Se é impossível levar a sério essa tal politização súbita e desordenada, quase assustadora, que inundou de selfies e coreografias as ruas do Brasil, é também inegável que há tempos não falávamos, pensávamos e discutíamos tanto política como atualmente. A questão é: pelo caminho errado também é possível chegar no Paraíso? Sempre acreditei que sim, por isso ainda insisto em tocar rumo nesse eterno tropeçar tupiniquim, vagaroso e contínuo, regulado pela gota que incomoda e atrasa a passada em direção ao país do futuro.
Pois bem, enquanto ainda somos o país do passado, cada vez mais atrasados e ridicularizados no mapa-múndi, é preciso voltar à treta de filas do teatro brasileiro. O caso é que Roberto Alvim, além de acusar o Sesc de censura, disse em sua página que a causa do cancelamento de sua peça é uma espécie de represália por conta de seu apoio ao governo de Jair Bolsonaro e sua admiração declarada por Olavo de Carvalho, a quem chamou de filósofo.
É importante lembrar nesse momento que Bolsonaro, através de um decreto, ensaiou uma facada no famoso “Sistema S”, que fez com que representantes do Sesi e do Sesc, com o aval de grande parcela da população, fossem a público criticar o capitão e avaliassem uma briga judicial com o cabra. Portanto, que Jair Bolsonaro e Sesc estão em lados opostos não é difícil de compreender, mas isso significa que a instituição tem o direito de boicotar, ou censurar, esse ou aquele artista? Não, até porque a censura é, vejam só, própria daqueles que Roberto Alvim defende, e não o oposto.
Portanto, que Jair Bolsonaro e Sesc estão em lados opostos não é difícil de compreender, mas isso significa que a instituição tem o direito de boicotar, ou censurar, esse ou aquele artista? Não.
Além do evidente despreparo, das ideias criminosas e das inegáveis ligações com a milícia, há um outro aspecto que chama atenção na história do presidente Jair Bolsonaro: o culto em volta de sua figura. É esse culto cego, próprio das adorações, que faz com que homossexuais defendam esse político inegavelmente homofóbico, que faz com que mulheres compareçam às passeatas em defesa desse homem assumidamente machista e com que artistas, como Roberto Alvim, tomem a defesa do homem que declarou guerra aos artistas.
Sim, Roberto peleja do lado errado, ao menos na minha opinião, e acaba por colocar sua cabeça diante do caminho da bala, o que não significa que não tenha o direito de fazê-lo. A nós resta assistir a isso, meio sem compreender ou acreditar, torcendo para que a coisa se anuncie futuramente como uma performance ou algo do tipo. Fazer o quê?
A grande discussão, no fim das contas, é: o pensamento político de um artista está dissociado de sua obra?

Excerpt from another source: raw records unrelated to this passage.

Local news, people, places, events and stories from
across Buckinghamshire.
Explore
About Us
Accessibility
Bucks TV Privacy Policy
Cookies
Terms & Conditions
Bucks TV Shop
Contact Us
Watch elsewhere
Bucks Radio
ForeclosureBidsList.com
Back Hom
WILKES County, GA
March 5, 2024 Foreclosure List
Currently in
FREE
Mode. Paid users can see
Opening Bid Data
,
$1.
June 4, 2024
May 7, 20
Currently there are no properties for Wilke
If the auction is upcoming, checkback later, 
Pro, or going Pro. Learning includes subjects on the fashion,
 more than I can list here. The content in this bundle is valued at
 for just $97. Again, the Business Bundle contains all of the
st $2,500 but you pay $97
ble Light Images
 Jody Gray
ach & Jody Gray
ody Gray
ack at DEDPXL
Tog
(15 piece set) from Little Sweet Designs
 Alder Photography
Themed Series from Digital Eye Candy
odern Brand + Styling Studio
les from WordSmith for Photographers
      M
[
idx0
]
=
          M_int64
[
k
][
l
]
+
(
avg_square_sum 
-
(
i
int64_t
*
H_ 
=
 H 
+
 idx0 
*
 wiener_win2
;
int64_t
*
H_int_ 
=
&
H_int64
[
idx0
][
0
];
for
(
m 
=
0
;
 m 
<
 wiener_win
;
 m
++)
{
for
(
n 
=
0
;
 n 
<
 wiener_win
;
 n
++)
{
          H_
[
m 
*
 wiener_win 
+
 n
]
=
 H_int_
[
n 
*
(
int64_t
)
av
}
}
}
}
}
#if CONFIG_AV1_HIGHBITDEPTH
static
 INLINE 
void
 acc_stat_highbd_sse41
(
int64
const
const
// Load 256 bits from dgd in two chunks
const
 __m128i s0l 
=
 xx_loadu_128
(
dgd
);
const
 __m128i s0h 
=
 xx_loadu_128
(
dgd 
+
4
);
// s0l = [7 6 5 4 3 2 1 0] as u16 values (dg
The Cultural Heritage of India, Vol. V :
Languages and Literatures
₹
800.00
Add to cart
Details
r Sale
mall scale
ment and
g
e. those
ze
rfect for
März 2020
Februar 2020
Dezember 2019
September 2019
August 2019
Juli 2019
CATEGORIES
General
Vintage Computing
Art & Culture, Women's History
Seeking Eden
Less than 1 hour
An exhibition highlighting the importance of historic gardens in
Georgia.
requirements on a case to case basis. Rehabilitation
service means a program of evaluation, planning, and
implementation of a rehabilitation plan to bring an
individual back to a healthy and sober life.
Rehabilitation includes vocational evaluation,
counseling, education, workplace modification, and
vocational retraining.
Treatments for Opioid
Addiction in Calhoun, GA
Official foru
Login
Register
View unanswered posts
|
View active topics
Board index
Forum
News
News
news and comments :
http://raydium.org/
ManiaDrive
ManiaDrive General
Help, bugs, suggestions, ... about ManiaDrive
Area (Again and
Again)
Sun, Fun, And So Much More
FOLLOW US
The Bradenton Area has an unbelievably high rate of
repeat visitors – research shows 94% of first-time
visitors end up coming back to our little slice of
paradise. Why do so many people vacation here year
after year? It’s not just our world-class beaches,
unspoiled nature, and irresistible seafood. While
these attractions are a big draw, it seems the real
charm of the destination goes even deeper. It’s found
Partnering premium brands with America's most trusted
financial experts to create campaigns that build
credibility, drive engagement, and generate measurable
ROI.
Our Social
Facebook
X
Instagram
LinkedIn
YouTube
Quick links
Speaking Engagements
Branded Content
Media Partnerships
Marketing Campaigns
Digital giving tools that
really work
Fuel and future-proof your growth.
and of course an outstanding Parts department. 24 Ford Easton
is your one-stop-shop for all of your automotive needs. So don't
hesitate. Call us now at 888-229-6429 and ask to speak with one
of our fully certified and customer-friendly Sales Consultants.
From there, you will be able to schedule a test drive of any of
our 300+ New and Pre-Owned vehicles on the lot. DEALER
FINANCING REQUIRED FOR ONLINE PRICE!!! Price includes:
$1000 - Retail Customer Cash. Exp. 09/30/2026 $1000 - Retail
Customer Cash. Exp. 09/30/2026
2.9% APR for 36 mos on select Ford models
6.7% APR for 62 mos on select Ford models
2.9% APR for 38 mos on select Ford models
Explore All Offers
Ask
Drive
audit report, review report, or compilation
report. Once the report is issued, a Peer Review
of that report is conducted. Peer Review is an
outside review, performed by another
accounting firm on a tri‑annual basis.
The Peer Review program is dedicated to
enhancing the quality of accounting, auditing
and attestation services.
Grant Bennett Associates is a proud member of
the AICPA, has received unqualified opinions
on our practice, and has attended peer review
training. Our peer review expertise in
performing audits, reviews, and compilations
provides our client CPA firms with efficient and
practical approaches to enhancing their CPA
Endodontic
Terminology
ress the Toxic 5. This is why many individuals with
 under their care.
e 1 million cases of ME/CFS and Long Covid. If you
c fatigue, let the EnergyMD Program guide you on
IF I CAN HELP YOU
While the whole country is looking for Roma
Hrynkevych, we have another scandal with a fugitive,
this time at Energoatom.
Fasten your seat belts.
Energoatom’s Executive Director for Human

Muitos acreditam que sim, outros tantos acreditam que não, como mostraram as redes sociais nos diversos comentários sobre o caso. A verdade inegável, e na qual sempre me apeguei, é que somos o resultado do que criamos, pensamos, defendemos e acreditamos. Somos homens e mulheres feitos de carne, mas também somos feito de sonhos e de verdades.
João Guimarães Rosa disse que a vida espera da gente coragem. É certo. Sem coragem é impossível tocar o barco, mesmo diante das maiores adversidades, das piores decepções e das mais absurdas escolhas. Tocar em frente sem cultivar heróis ou fabricar mitos, reconhecendo que todos, sejam artistas ou políticos, são humanos, passíveis de erros, movidos por gostos ou interesses, sempre dispostos a guerrear por algo, mesmo nem seja do lado errado. Se mesmo a causa mais nobre encontrará seus inimigos, quem somos nós, pobres diabos, para querer agradar a todos?
Uma coisa é fato: a censura, vinda do lado que for, é inaceitável. Como também é inaceitável o apoio a torturadores e exaltadores dos crimes cometidos pela ditadura verde-oliva que ainda sangra no peito do país. O episódio precisa ser esclarecido, o espetáculo precisa ser apresentado ao público e os artistas, ah, os artistas, deveriam voltar a ser mais independentes de mitos, ídolos, ideias pré-fabricadas e heróis. Os artistas, com suas mil faces heróicas, deveriam ser mais independentes e rebeldes nesses tempo tão sombrios.